** Material provided follows **

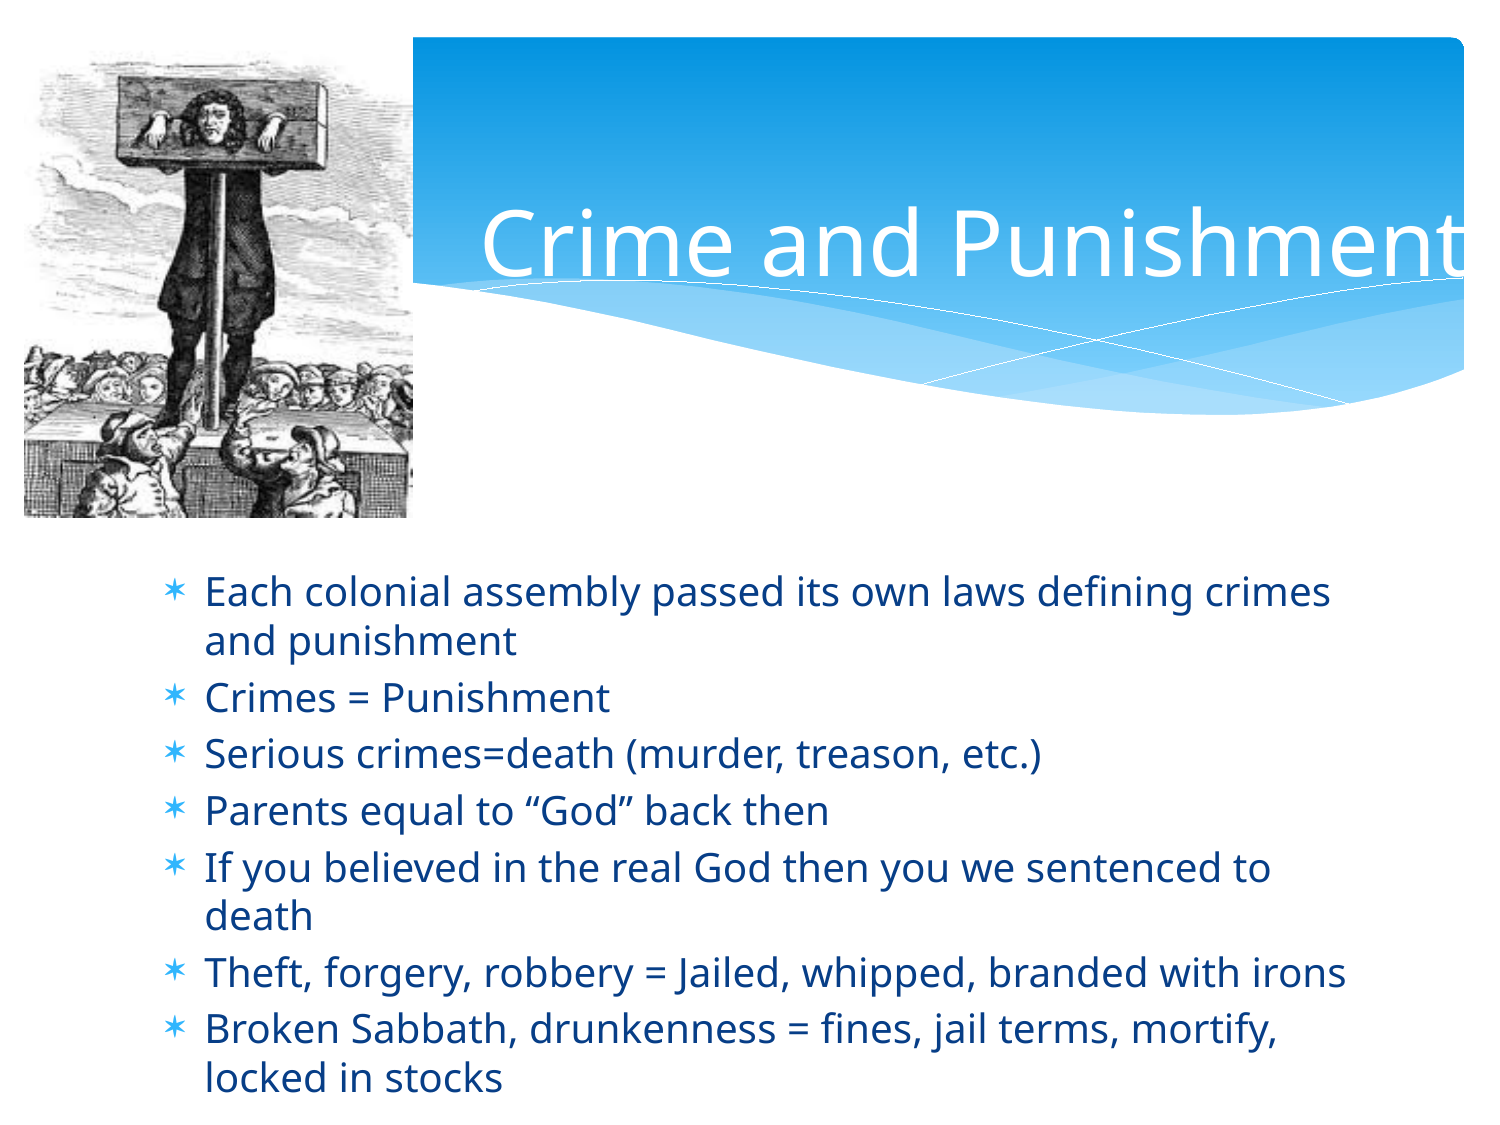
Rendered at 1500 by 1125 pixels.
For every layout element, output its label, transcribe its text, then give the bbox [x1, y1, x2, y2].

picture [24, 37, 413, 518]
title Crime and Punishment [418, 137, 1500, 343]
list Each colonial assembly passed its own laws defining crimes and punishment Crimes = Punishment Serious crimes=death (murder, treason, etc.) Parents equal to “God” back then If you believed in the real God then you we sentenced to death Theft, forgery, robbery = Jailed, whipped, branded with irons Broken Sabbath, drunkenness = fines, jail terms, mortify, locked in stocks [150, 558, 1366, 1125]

** End of Material provided **
** Material provided follows **

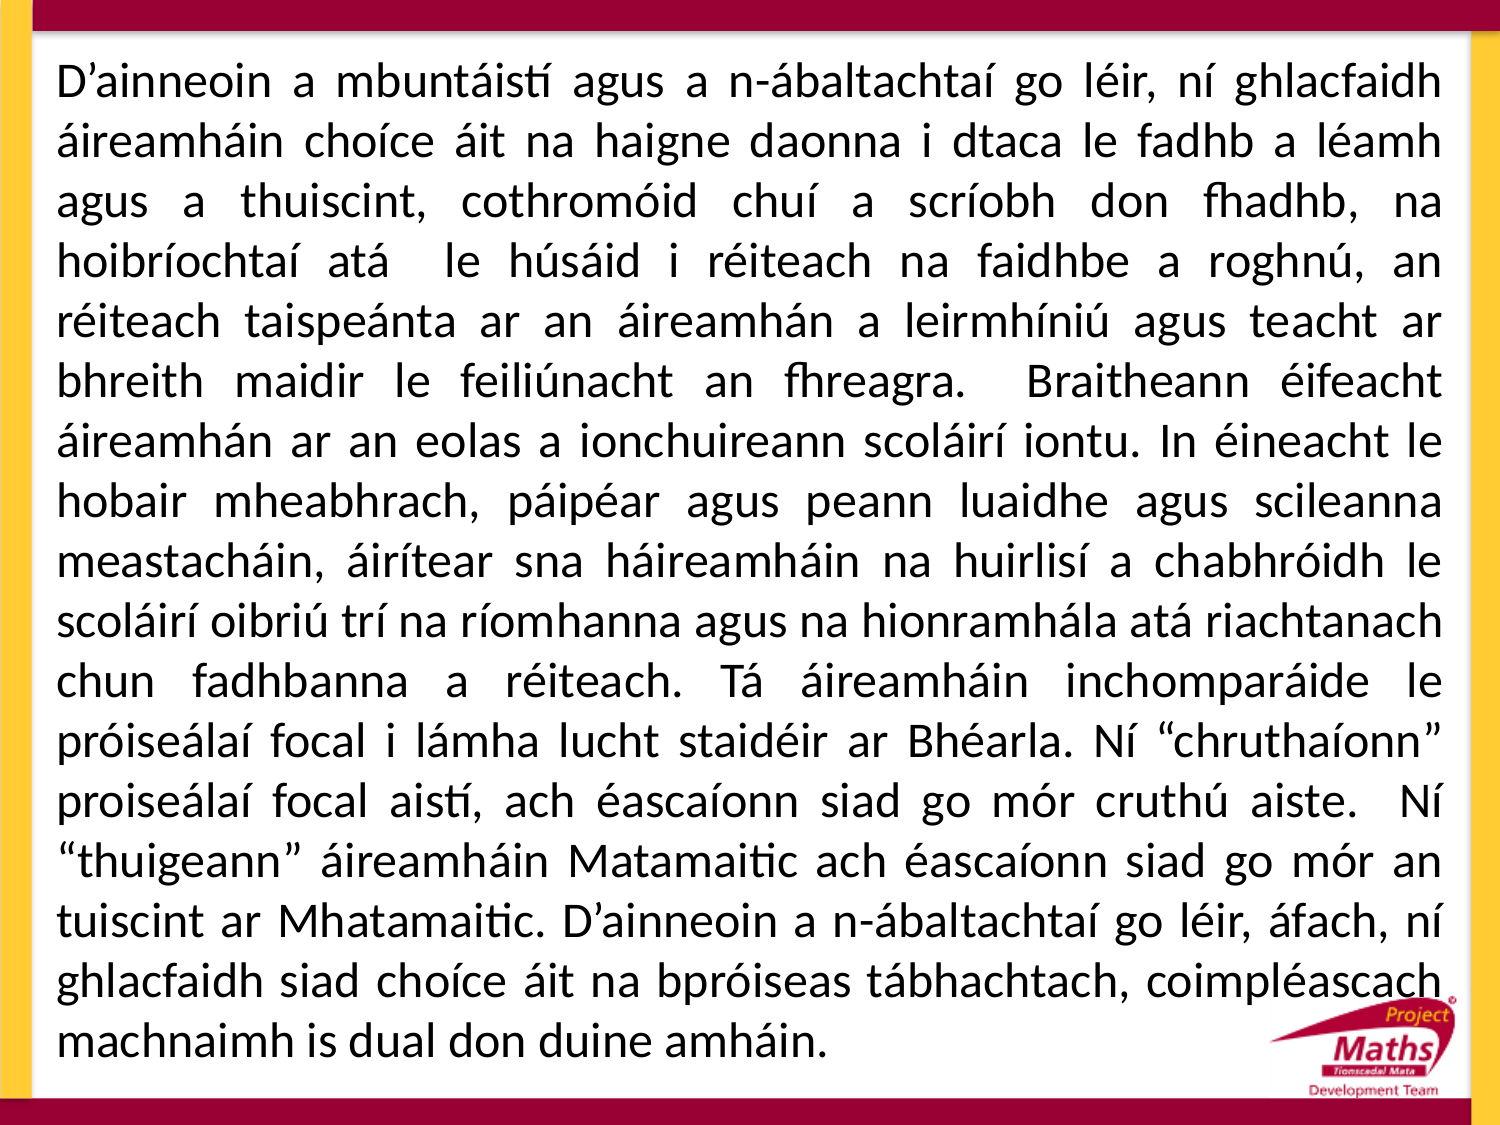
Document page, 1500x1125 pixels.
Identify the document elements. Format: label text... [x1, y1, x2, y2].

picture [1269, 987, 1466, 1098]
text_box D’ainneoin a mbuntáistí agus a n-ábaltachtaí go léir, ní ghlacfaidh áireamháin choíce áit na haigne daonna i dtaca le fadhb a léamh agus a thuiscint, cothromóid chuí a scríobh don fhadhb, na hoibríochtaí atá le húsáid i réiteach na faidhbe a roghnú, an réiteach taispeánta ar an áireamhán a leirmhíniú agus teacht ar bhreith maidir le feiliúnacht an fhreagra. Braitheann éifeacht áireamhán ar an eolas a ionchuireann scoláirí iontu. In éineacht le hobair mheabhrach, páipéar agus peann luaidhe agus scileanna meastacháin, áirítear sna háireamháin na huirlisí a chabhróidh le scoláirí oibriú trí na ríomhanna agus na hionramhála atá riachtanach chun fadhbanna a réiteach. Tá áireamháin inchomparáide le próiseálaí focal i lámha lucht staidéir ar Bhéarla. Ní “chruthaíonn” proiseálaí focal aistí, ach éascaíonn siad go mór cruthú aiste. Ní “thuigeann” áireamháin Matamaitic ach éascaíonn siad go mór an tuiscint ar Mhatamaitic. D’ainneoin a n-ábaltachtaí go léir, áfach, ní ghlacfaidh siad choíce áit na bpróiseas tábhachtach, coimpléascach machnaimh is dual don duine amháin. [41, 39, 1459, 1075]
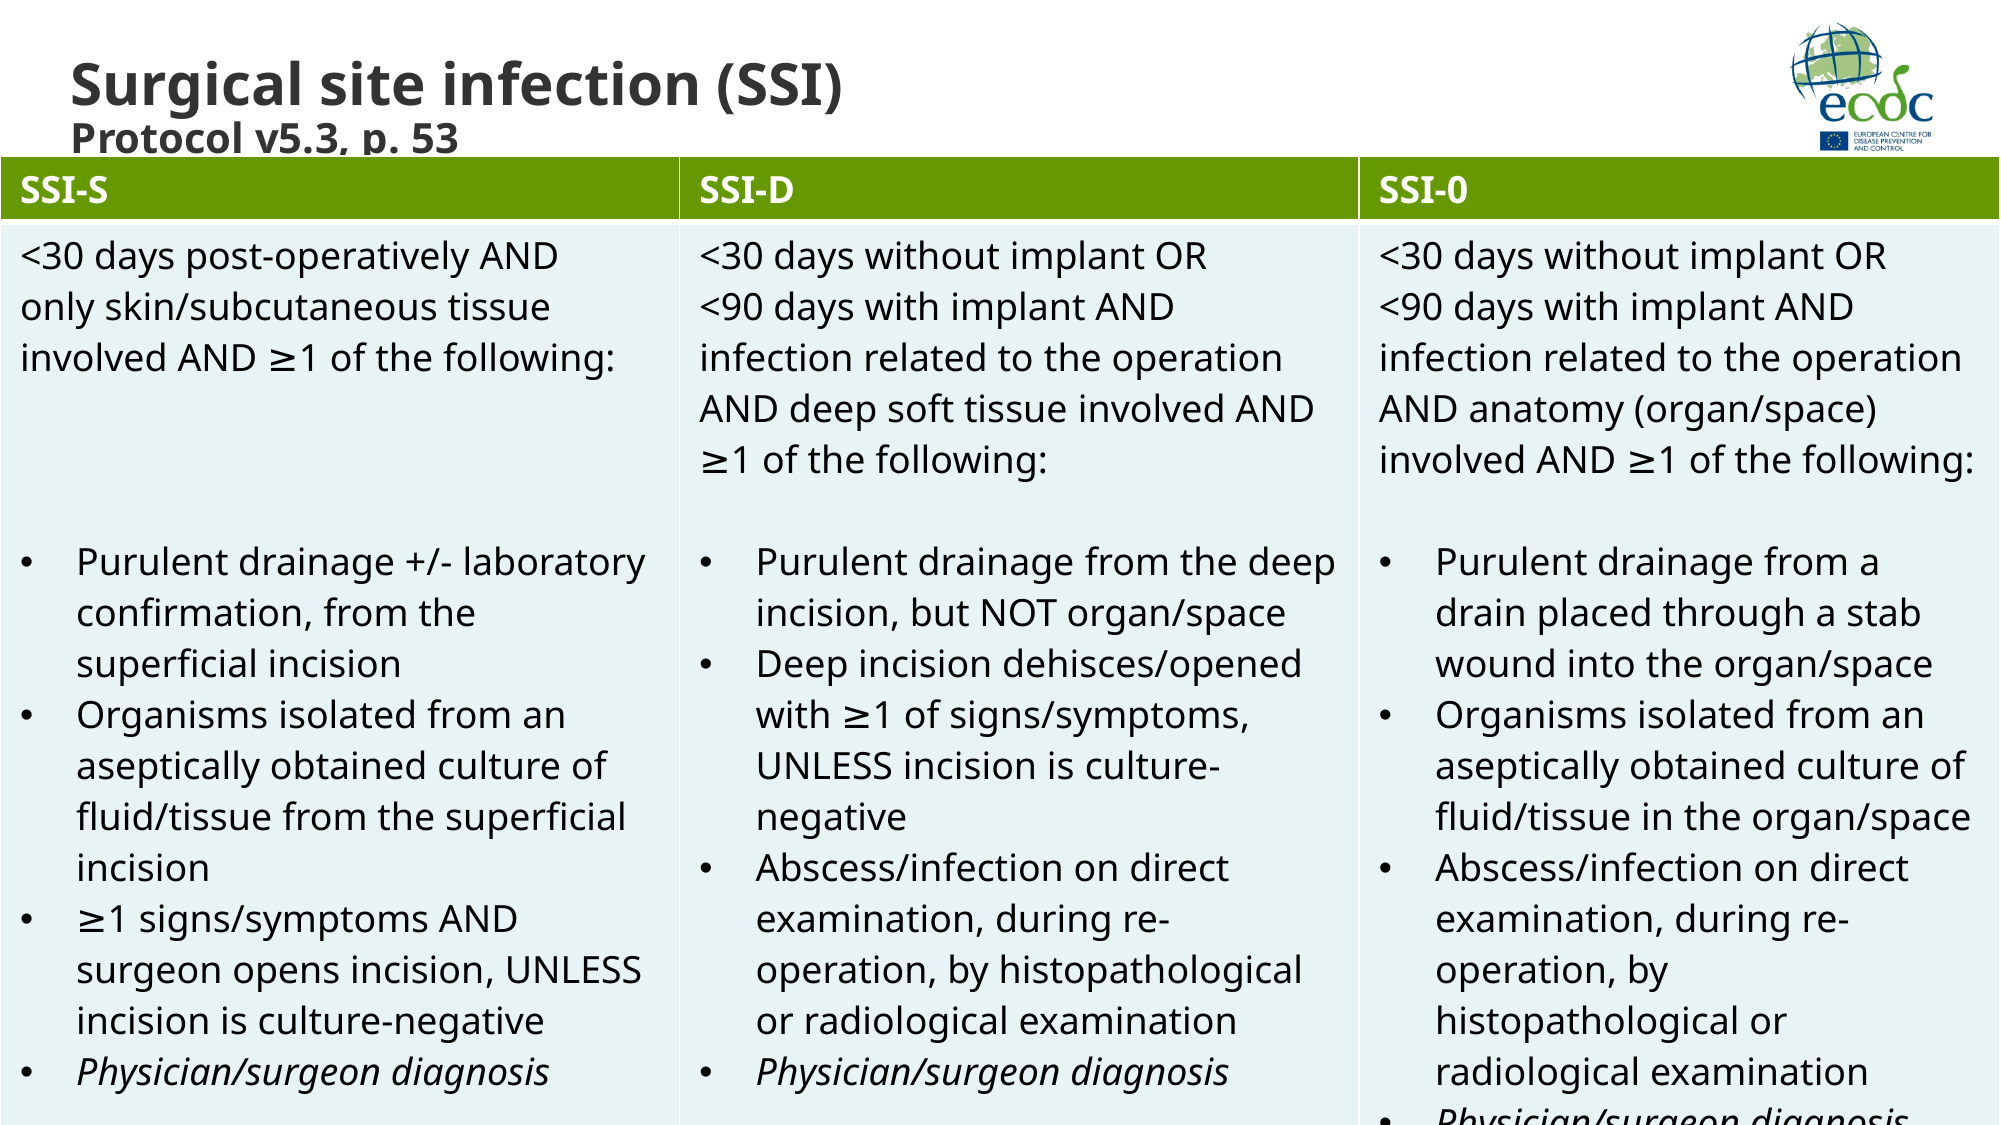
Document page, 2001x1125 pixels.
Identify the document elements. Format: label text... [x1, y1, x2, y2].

** End of Material provided **

§ **Problem to solve**
Look through the entries above. Copy out every line holding the word "pixels".

§ **Output of the exercise**
Rendered at 1500 by 1125 pixels.
Document page, 1500x1125 pixels.
Document page, 2001x1125 pixels.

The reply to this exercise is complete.